No seu livro Falsa Democracia, escreve Álvaro Ribeiro:  “As grandes ideias não triunfarão sem o sacrifício dos grandes mártires. As vidas sacrificadas pelas balas dos fuzis dos soldados surgirão como rebentos de outras grandes conquistas populares.”. Álvaro Ribeiro tinha razão.

Mil novecentos e dezessete, um ano de extraordinários acontecimentos externos e internos: a vitória da revolução na Rússia sob a liderança de Lênin; a entrada do Brasil na Guerra, depois do afundamento de dois navios nacionais por submarinos alemães; e a eclosão, em São Paulo, da maior greve da história, que se iniciou no Cotonifício Crespi, ganhando numerosas adesões,contagiou trabalhadores de diversas categorias, envolvendo o pessoal dos bondes e provocando algumas cenas de violências, tumulto de choques dos grevistas com policiais. Toda a cidade parou. O povo solidarizou-se com os grevistas, manifestando o seu repúdio à ação repressiva da polícia (na qual um operário tombou morto) e criticando a atitude dos patrões que, ganhando muito dinheiro com o aumento das exportações, se negavam sistematicamente a conceder qualquer aumento salarial, por menor que fosse, aos explorados trabalhadores.

A capital paulista viveu dias verdadeiramente dramáticos com a greve, sacudida por uma onda de boatos sobre explosões de bombas, mortes e prisões em massa. Um boletim largamente distribuído pela comissão que liderava a greve dizia:

“Soldados! Chega de violências! Não vos presteis a servir de instrumentos de opressão a serviço dos Matarazzos, Gambas, Crespis e de outros exploradores do povo. São esses capitalistas que levam a fome e a miséria aos lares dos trabalhadores. Soldados! Recusai-vos o papel de carrascos.”.

Everardo Dias, no seu livro História das lutas sociais, conta em detalhes o que foi a greve de 1917 na capital, que teve vários desdobramentos e uma significação marcante para os trabalhadores. No acervo que pertenceu a Edgard Leuenroth existem também documentos preciosos e informes abundantes sobre essa greve, que começou, segundo alguns autores, com as operárias daquela indústria reivindicando uma série de benefícios – melhores salários, jornada de oito horas, melhores condições de trabalho – e, ao mesmo tempo, protestandocontra a alta do custo de vida.

O governo e a classe empresarial, colhidos de surpresa, tentaram por todos os meios contornar a situação, promovendo várias reuniões e adotando uma série de medidas para conter o ímpeto dos trabalhadores. À época, era presidente do estado o senhor Altino Arantes, e ocupava a Secretaria de Segurança Pública o senhor Artur Leite de Barros, pertencente, aliás, à tradicional família de Campinas. Numa dessas reuniões, foi deliberado o reforço do policiamento na capital com os soldados da Força Pública que serviam em unidade do interior, sendo expedidas urgentes ordens nesse sentido.

CONTEÚDO DOS DADOS:
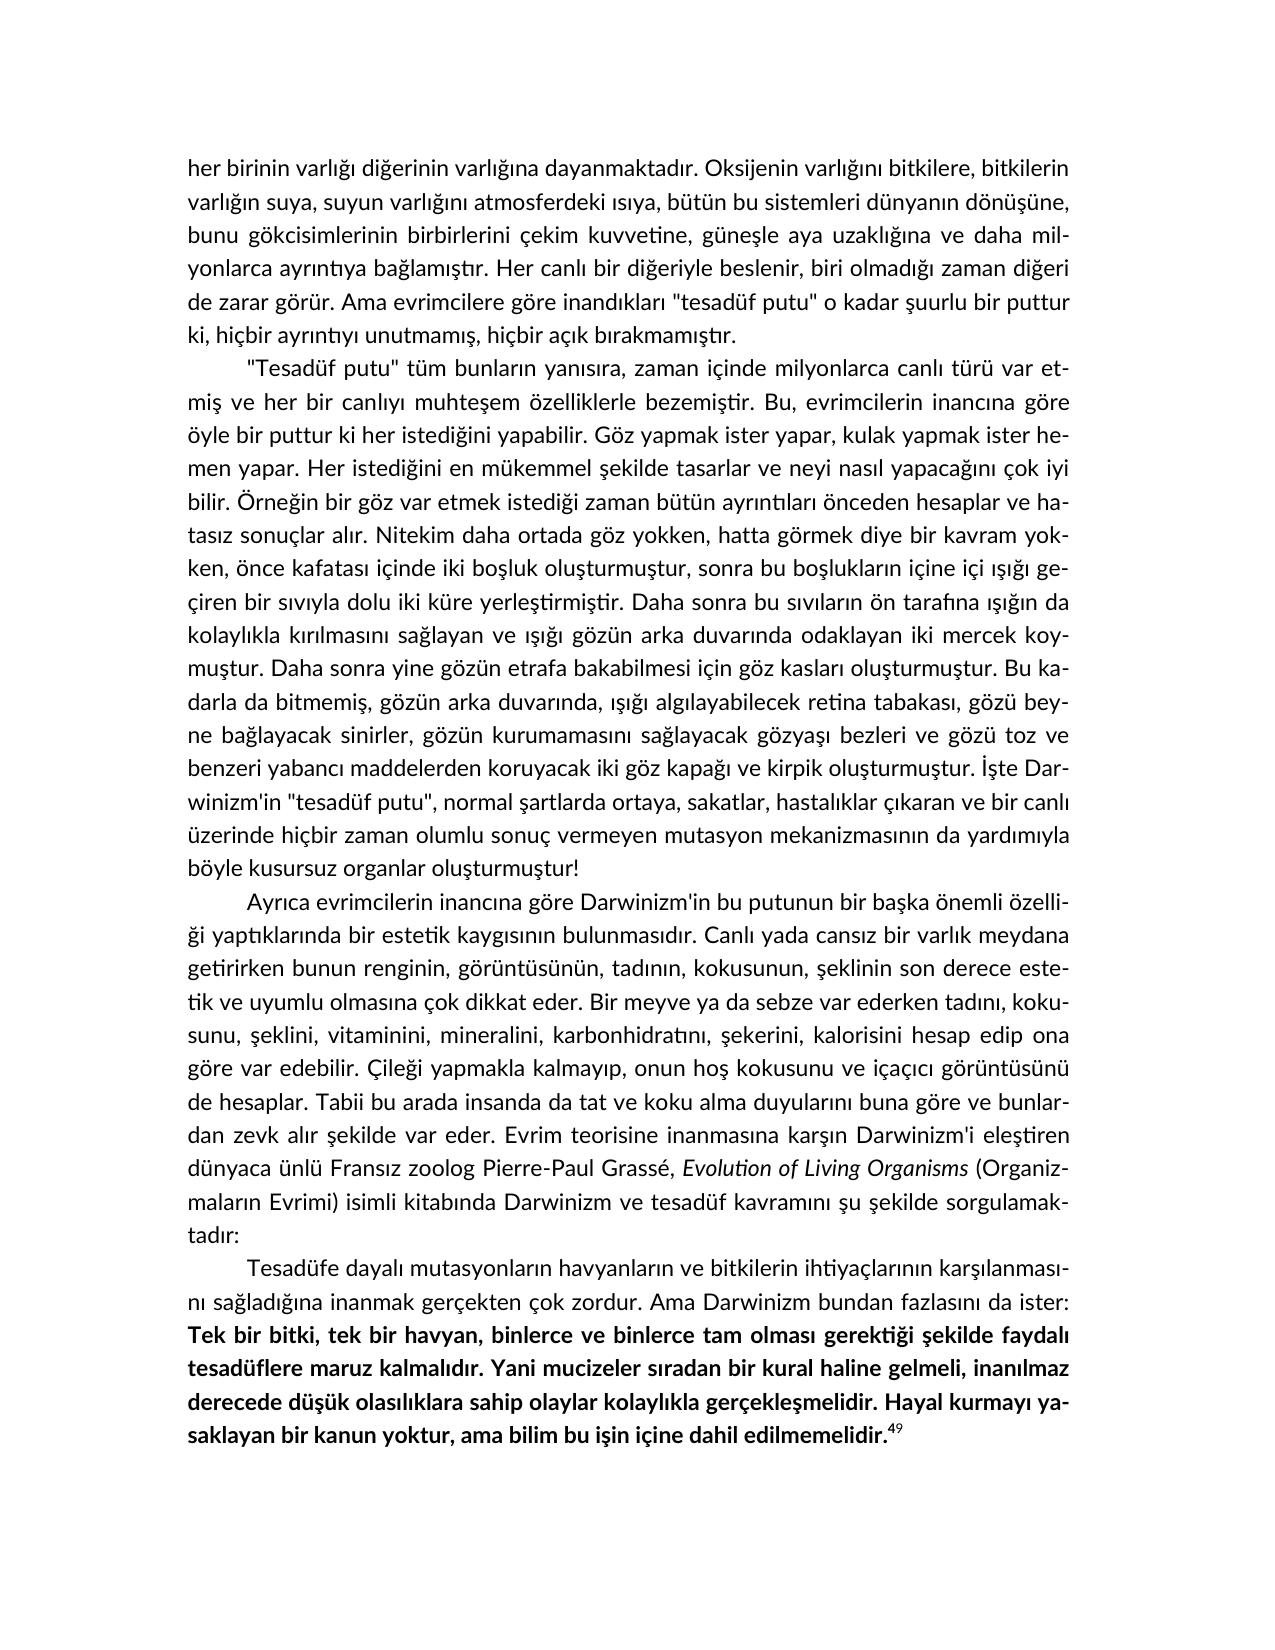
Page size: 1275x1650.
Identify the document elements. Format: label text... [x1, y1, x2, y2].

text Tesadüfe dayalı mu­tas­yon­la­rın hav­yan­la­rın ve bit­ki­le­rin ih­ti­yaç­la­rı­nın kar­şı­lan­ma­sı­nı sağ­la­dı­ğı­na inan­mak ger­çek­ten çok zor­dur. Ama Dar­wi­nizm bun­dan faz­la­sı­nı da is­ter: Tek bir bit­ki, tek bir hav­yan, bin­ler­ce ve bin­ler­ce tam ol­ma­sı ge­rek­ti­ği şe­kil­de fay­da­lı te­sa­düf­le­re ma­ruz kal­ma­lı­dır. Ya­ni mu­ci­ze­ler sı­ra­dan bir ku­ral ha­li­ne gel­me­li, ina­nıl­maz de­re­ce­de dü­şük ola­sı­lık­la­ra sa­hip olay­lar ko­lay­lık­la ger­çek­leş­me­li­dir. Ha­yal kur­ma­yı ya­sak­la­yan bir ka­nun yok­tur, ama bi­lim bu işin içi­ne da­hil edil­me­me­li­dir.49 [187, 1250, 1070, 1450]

TAREFAS A REALIZAR:
a) Enumere os benefícios que as operárias reivindicavam, segundo o texto sobre a greve de 1917.
b) Transcreva, sem alterações, a passagem do texto sobre a greve de 1917 que vai de "Everardo Dias, no" até "custo de vida.".
c) Prossiga com o texto sobre a greve de 1917, começando logo após a última frase apresentada.
Os dados constituem um material à parte.

AS RESPOSTAS:
a) Melhores salários; jornada de oito horas; melhores condições de trabalho.

b)
Everardo Dias, no seu livro História das lutas sociais, conta em detalhes o que foi a greve de 1917 na capital, que teve vários desdobramentos e uma significação marcante para os trabalhadores. No acervo que pertenceu a Edgard Leuenroth existem também documentos preciosos e informes abundantes sobre essa greve, que começou, segundo alguns autores, com as operárias daquela indústria reivindicando uma série de benefícios – melhores salários, jornada de oito horas, melhores condições de trabalho – e, ao mesmo tempo, protestandocontra a alta do custo de vida.

c)
O contingente sediado em Campinas partiu para a capital em trem especial, sob o comando do capitão José Dias dos Santos, ficando o policiamento da cidade entregue ao Tiro de Guerra 176, à Guarda Noturna e ao Corpo de Bombeiros.

Quando os soldados de Campinas já se encontravam na capital, cumprindo a missão que lhes fora confiada, eclodiu aqui a greve nas oficinas da Mogiana. A notícia repercutiu talvez de forma exagerada. E daí o motivo pelo qual as autoridades deliberaram o imediato retorno do contingente policial a esta cidade que estaria, segundo boatos, à mercê de um bando de baderneiros...

Ora, o movimento grevista aqui decorria pacificamente, coordenado por uma comissão formada pelos torneiros Godofredo Carvalho, José Siemens e o ajustador Francisco Duarte. Não havia ocorrido nenhum ato de vandalismo. Os operários grevistas saíram às ruas pedindo apoio aos colegas de outros setores, recebendo várias adesões. As autoridades locais – o prefeito na época, doutor Celso da Silveira Rezende, o presidente da Câmara Municipal, doutor Heitor Penteado e o próprio presidente do Tiro de Guerra 176, sargento Otacílio Camargo – procuravam uma solução conciliadora para a greve, entrando em contato com a direção da Mogiana.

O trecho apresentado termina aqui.